### RECORDED DATA
:::::
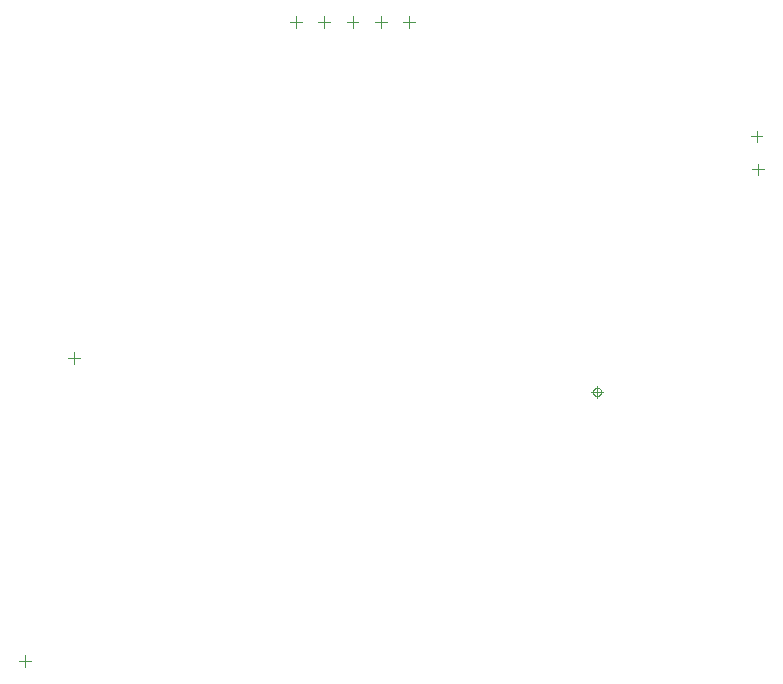
<source format=gbr>
%FSTAX23Y23*%
%MOIN*%
%SFA1B1*%

%IPPOS*%
%ADD147C,0.003937*%
%ADD249C,0.001969*%
%LNx98_carrier_v1r2_12082022_bottom_component_center-1*%
%LPD*%
G54D147*
X01219Y0269D02*
Y02729D01*
X01199Y0271D02*
X01239D01*
X00203Y0058D02*
X00242D01*
X00223Y0056D02*
Y00599D01*
X00386Y01572D02*
Y01611D01*
X00366Y01592D02*
X00405D01*
X01294Y0271D02*
X01333D01*
X01314Y0269D02*
Y02729D01*
X02645Y02219D02*
X02684D01*
X02665Y02199D02*
Y02238D01*
X02641Y02329D02*
X0268D01*
X02661Y02309D02*
Y02348D01*
X01483Y0271D02*
X01522D01*
X01503Y0269D02*
Y02729D01*
X01388Y0271D02*
X01428D01*
X01408Y0269D02*
Y02729D01*
X01105Y0271D02*
X01144D01*
X01125Y0269D02*
Y02729D01*
G54D249*
X02143Y01477D02*
D01*
X02143Y01478*
X02143Y01479*
X02143Y0148*
X02143Y01481*
X02142Y01482*
X02142Y01483*
X02141Y01484*
X02141Y01485*
X0214Y01486*
X0214Y01486*
X02139Y01487*
X02139Y01488*
X02138Y01488*
X02137Y01489*
X02136Y01489*
X02135Y0149*
X02134Y0149*
X02134Y01491*
X02133Y01491*
X02132Y01491*
X02131Y01491*
X0213Y01491*
X02129*
X02128Y01491*
X02127Y01491*
X02126Y01491*
X02125Y01491*
X02124Y0149*
X02123Y0149*
X02122Y01489*
X02122Y01489*
X02121Y01488*
X0212Y01488*
X02119Y01487*
X02119Y01486*
X02118Y01486*
X02118Y01485*
X02117Y01484*
X02117Y01483*
X02116Y01482*
X02116Y01481*
X02116Y0148*
X02116Y01479*
X02116Y01478*
X02116Y01477*
X02116Y01476*
X02116Y01476*
X02116Y01475*
X02116Y01474*
X02116Y01473*
X02117Y01472*
X02117Y01471*
X02118Y0147*
X02118Y01469*
X02119Y01469*
X02119Y01468*
X0212Y01467*
X02121Y01467*
X02122Y01466*
X02122Y01465*
X02123Y01465*
X02124Y01465*
X02125Y01464*
X02126Y01464*
X02127Y01464*
X02128Y01464*
X02129Y01464*
X0213*
X02131Y01464*
X02132Y01464*
X02133Y01464*
X02134Y01464*
X02134Y01465*
X02135Y01465*
X02136Y01465*
X02137Y01466*
X02138Y01467*
X02139Y01467*
X02139Y01468*
X0214Y01469*
X0214Y01469*
X02141Y0147*
X02141Y01471*
X02142Y01472*
X02142Y01473*
X02143Y01474*
X02143Y01475*
X02143Y01476*
X02143Y01476*
X02143Y01477*
X02129Y01458D02*
Y01497D01*
X0211Y01477D02*
X02149D01*
M02*
</source>
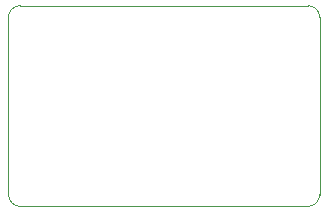
<source format=gbr>
%TF.GenerationSoftware,KiCad,Pcbnew,9.0.6*%
%TF.CreationDate,2025-11-22T22:33:35-06:00*%
%TF.ProjectId,switch,73776974-6368-42e6-9b69-6361645f7063,0.6.1*%
%TF.SameCoordinates,Original*%
%TF.FileFunction,Profile,NP*%
%FSLAX46Y46*%
G04 Gerber Fmt 4.6, Leading zero omitted, Abs format (unit mm)*
G04 Created by KiCad (PCBNEW 9.0.6) date 2025-11-22 22:33:35*
%MOMM*%
%LPD*%
G01*
G04 APERTURE LIST*
%TA.AperFunction,Profile*%
%ADD10C,0.100000*%
%TD*%
G04 APERTURE END LIST*
D10*
X116540000Y-110285000D02*
G75*
G02*
X115540000Y-109285000I0J1000000D01*
G01*
X141900000Y-109285000D02*
G75*
G02*
X140900000Y-110285000I-1000000J0D01*
G01*
X115540000Y-94285000D02*
G75*
G02*
X116540000Y-93285000I1000000J0D01*
G01*
X140900000Y-93285000D02*
G75*
G02*
X141900000Y-94285000I0J-1000000D01*
G01*
X115540000Y-109285000D02*
X115540000Y-94285000D01*
X140900000Y-110285000D02*
X116540000Y-110285000D01*
X141900000Y-94285000D02*
X141900000Y-109285000D01*
X116540000Y-93285000D02*
X140900000Y-93285000D01*
M02*

</source>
:::::
### PROBLEM
Return the entries above in full and unchanged, omitting every image.

### SOLUTION TO THIS EXERCISE
<source format=gbr>
%FSTAX23Y23*%
%MOIN*%
%SFA1B1*%

%IPPOS*%
%ADD147C,0.003937*%
%ADD249C,0.001969*%
%LNx98_carrier_v1r2_12082022_bottom_component_center-1*%
%LPD*%
G54D147*
X01219Y0269D02*
Y02729D01*
X01199Y0271D02*
X01239D01*
X00203Y0058D02*
X00242D01*
X00223Y0056D02*
Y00599D01*
X00386Y01572D02*
Y01611D01*
X00366Y01592D02*
X00405D01*
X01294Y0271D02*
X01333D01*
X01314Y0269D02*
Y02729D01*
X02645Y02219D02*
X02684D01*
X02665Y02199D02*
Y02238D01*
X02641Y02329D02*
X0268D01*
X02661Y02309D02*
Y02348D01*
X01483Y0271D02*
X01522D01*
X01503Y0269D02*
Y02729D01*
X01388Y0271D02*
X01428D01*
X01408Y0269D02*
Y02729D01*
X01105Y0271D02*
X01144D01*
X01125Y0269D02*
Y02729D01*
G54D249*
X02143Y01477D02*
D01*
X02143Y01478*
X02143Y01479*
X02143Y0148*
X02143Y01481*
X02142Y01482*
X02142Y01483*
X02141Y01484*
X02141Y01485*
X0214Y01486*
X0214Y01486*
X02139Y01487*
X02139Y01488*
X02138Y01488*
X02137Y01489*
X02136Y01489*
X02135Y0149*
X02134Y0149*
X02134Y01491*
X02133Y01491*
X02132Y01491*
X02131Y01491*
X0213Y01491*
X02129*
X02128Y01491*
X02127Y01491*
X02126Y01491*
X02125Y01491*
X02124Y0149*
X02123Y0149*
X02122Y01489*
X02122Y01489*
X02121Y01488*
X0212Y01488*
X02119Y01487*
X02119Y01486*
X02118Y01486*
X02118Y01485*
X02117Y01484*
X02117Y01483*
X02116Y01482*
X02116Y01481*
X02116Y0148*
X02116Y01479*
X02116Y01478*
X02116Y01477*
X02116Y01476*
X02116Y01476*
X02116Y01475*
X02116Y01474*
X02116Y01473*
X02117Y01472*
X02117Y01471*
X02118Y0147*
X02118Y01469*
X02119Y01469*
X02119Y01468*
X0212Y01467*
X02121Y01467*
X02122Y01466*
X02122Y01465*
X02123Y01465*
X02124Y01465*
X02125Y01464*
X02126Y01464*
X02127Y01464*
X02128Y01464*
X02129Y01464*
X0213*
X02131Y01464*
X02132Y01464*
X02133Y01464*
X02134Y01464*
X02134Y01465*
X02135Y01465*
X02136Y01465*
X02137Y01466*
X02138Y01467*
X02139Y01467*
X02139Y01468*
X0214Y01469*
X0214Y01469*
X02141Y0147*
X02141Y01471*
X02142Y01472*
X02142Y01473*
X02143Y01474*
X02143Y01475*
X02143Y01476*
X02143Y01476*
X02143Y01477*
X02129Y01458D02*
Y01497D01*
X0211Y01477D02*
X02149D01*
M02*
</source>
<source format=gbr>
%TF.GenerationSoftware,KiCad,Pcbnew,9.0.6*%
%TF.CreationDate,2025-11-22T22:33:35-06:00*%
%TF.ProjectId,switch,73776974-6368-42e6-9b69-6361645f7063,0.6.1*%
%TF.SameCoordinates,Original*%
%TF.FileFunction,Profile,NP*%
%FSLAX46Y46*%
G04 Gerber Fmt 4.6, Leading zero omitted, Abs format (unit mm)*
G04 Created by KiCad (PCBNEW 9.0.6) date 2025-11-22 22:33:35*
%MOMM*%
%LPD*%
G01*
G04 APERTURE LIST*
%TA.AperFunction,Profile*%
%ADD10C,0.100000*%
%TD*%
G04 APERTURE END LIST*
D10*
X116540000Y-110285000D02*
G75*
G02*
X115540000Y-109285000I0J1000000D01*
G01*
X141900000Y-109285000D02*
G75*
G02*
X140900000Y-110285000I-1000000J0D01*
G01*
X115540000Y-94285000D02*
G75*
G02*
X116540000Y-93285000I1000000J0D01*
G01*
X140900000Y-93285000D02*
G75*
G02*
X141900000Y-94285000I0J-1000000D01*
G01*
X115540000Y-109285000D02*
X115540000Y-94285000D01*
X140900000Y-110285000D02*
X116540000Y-110285000D01*
X141900000Y-94285000D02*
X141900000Y-109285000D01*
X116540000Y-93285000D02*
X140900000Y-93285000D01*
M02*

</source>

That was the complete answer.